» TRECHO DA PÁGINA:
━━━━━━━━━━━━━━━━
A partir da Reforma Protestante, o Concílio de Trento acabou realçando ainda mais a diferença de clérigo para leigo, pois os clérigos passam a ser administradores e dispensadores dos sacramentos. Ficou notável a expressão “Alter Christus” (outro Cristo), do padre separado do mundo a fim de dedicar-se às coisas de Deus. Com isso, acabou ficando relegada a dimensão profética e servidora do sacramento da Ordem. A reação de Trento à reforma Protestante acabou focando demais a perspectiva sacramental e deixou para um segundo plano a eclesiologia do sacramento da Ordem.

Na Idade Média desenvolveu-se paulatinamente um conceito teológico de que a Igreja, por ser de origem divina era superior a qualquer outra organização humana e que estava incumbida de conduzir as organizações governamentais e civis das sociedades. Nasceu dali a conhecida noção de “Sociedade perfeita e Cristandade”. Poder espiritual tinha a primazia da organização humana.
━━━━━━━━━━━━━━━━
» DADOS EXTRAÍDOS:
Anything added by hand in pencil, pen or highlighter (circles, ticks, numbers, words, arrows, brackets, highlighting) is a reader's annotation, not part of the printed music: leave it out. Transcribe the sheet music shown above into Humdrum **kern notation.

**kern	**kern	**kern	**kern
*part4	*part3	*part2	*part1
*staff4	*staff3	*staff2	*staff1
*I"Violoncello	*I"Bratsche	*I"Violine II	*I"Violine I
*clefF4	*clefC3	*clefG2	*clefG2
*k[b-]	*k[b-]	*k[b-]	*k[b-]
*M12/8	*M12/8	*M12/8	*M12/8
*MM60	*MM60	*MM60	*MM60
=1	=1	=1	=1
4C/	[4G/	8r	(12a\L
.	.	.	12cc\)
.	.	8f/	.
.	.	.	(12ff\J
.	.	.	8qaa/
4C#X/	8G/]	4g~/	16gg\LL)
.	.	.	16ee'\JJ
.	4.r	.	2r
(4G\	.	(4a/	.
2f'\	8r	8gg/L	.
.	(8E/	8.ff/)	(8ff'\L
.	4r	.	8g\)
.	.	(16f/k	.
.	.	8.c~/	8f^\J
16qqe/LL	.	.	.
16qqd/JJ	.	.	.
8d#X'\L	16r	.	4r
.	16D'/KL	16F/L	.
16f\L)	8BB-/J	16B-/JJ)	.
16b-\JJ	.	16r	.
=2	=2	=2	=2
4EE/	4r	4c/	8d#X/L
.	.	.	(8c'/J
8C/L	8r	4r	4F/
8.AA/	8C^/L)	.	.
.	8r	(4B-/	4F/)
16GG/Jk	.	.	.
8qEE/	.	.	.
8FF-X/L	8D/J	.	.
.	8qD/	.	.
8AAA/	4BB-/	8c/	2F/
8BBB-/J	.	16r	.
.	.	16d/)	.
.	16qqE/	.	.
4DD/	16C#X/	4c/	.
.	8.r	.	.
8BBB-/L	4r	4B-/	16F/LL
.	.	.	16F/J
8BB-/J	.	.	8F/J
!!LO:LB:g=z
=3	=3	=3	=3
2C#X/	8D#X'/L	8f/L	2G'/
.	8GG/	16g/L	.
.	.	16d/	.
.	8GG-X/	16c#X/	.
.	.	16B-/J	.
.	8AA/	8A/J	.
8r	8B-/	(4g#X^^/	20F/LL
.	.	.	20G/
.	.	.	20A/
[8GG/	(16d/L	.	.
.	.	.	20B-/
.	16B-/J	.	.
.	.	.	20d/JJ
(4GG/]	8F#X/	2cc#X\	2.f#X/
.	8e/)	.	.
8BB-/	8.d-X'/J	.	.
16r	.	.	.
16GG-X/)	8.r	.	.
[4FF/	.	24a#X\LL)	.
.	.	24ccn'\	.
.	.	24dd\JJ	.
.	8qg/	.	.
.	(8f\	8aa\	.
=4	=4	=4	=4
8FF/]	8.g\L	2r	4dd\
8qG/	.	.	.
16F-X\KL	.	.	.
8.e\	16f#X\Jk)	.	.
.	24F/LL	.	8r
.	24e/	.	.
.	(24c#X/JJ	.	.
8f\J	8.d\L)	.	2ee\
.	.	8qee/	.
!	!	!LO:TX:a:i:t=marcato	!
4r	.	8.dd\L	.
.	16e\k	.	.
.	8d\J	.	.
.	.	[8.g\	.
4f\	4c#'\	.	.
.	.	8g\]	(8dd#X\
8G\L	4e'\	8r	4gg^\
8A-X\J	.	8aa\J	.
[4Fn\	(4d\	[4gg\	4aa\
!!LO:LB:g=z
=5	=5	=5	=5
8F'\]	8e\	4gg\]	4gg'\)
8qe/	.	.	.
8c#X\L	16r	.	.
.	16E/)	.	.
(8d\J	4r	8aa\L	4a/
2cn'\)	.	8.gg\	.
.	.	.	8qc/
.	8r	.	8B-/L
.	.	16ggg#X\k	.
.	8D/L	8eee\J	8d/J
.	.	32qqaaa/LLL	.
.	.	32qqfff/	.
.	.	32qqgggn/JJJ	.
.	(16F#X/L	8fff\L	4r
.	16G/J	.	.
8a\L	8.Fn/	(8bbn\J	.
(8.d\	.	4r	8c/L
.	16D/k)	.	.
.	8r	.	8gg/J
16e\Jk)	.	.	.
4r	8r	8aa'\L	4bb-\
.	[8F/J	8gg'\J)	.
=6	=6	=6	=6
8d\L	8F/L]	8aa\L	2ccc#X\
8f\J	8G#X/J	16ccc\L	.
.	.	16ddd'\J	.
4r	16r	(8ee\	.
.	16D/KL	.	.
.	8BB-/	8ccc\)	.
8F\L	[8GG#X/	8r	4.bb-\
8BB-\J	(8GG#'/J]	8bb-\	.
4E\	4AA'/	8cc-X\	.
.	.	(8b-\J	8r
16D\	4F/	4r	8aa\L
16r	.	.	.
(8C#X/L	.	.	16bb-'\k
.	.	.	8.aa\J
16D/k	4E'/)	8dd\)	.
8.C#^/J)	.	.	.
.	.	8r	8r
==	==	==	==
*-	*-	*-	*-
━━━━━━━━━━━━━━━━
» REQUISITOS DO EXERCÍCIO:
1. No trecho sobre a Igreja e o sacramento da Ordem, qual expressão latina se tornou notável para designar o padre separado do mundo?
2. Dê continuidade ao trecho sobre a Igreja e o sacramento da Ordem, começando logo depois da última frase apresentada.

» RESPOSTAS POR TAREFA:
1. A expressão “Alter Christus”, que significa “outro Cristo”.

2.
Sob o status de sacralidade que afastou o padre da comunidade, a teologia do sacramento da Ordem enfatizou o caráter sacerdotal numa sagrada potestade. Com isso, evidentemente, o serviço à comunidade eclesial acabou recebendo atenção secundária. Com esta guinada, o presbitério passou a ser identificado como “sacerdócio”. Aos poucos foi ficando mais segregado da comunidade e do mundo e fruiu a condição de estar elevado acima dos fiéis:

“Não importa que seja um mau sacerdote, que prega ou não, que serve a comunidade ou não, ou que prejudique a comunidade em contra-testemunho, que tenha fé ou não, que seja o não sacramento de Cristo, o essencial é o poder sagrado que possui; tudo o que contradiz os dados do Novo Testamento que fala em termos de serviço e não de poder (Mt 18,1-5; Mc10,45; 1Tes 2,8; Fl 1,8)”[13]

Assim, Daly resume o clericalismo como derivação de quatro aspectos: a) Da natureza caída da condição humana, inclinada a pecados capitais (orgulho, ira, luxúria, inveja, gula, avareza e preguiça. O clericalismo estaria especialmente enraizado no pecado do orgulho, com queda para luxúria, inveja e avareza. Assim, o sacerdócio sempre vai incorporar membros ambiciosos e a vida clerical é vista como carreira poderosa e não como chamado a serviço. O sacerdócio tampouco se livra de pessoas avarentas que visam riquezas e recursos da Igreja para o seu prazer, para o luxo e o enriquecimento. Nesta categoria também se revelam pessoas lascivas que usam seu poder e autoridade para gratificações sexuais. Como em outros âmbitos de grupos sociais, no clero igualmente aparecem pessoas que não suportam sucesso alheio, e competem por cargos, nomeações e alcance de paróquias ricas; b) Das dinâmicas institucionais, modos pelos quais uma instituição funciona. Facilmente os mais vistos pelo chefe são promovidos para controlar finanças, decisões, planos e receber promoções. Isto estimula os “carreiristas”, puxa-sacos” e “lambe-botas” de autoridades. Estas sinecuras que elitizam, permitem que padres sem nenhuma experiência pastoral venham a ser nomeados bispos; c) a tradição corrompida; d) e a formação no seminário.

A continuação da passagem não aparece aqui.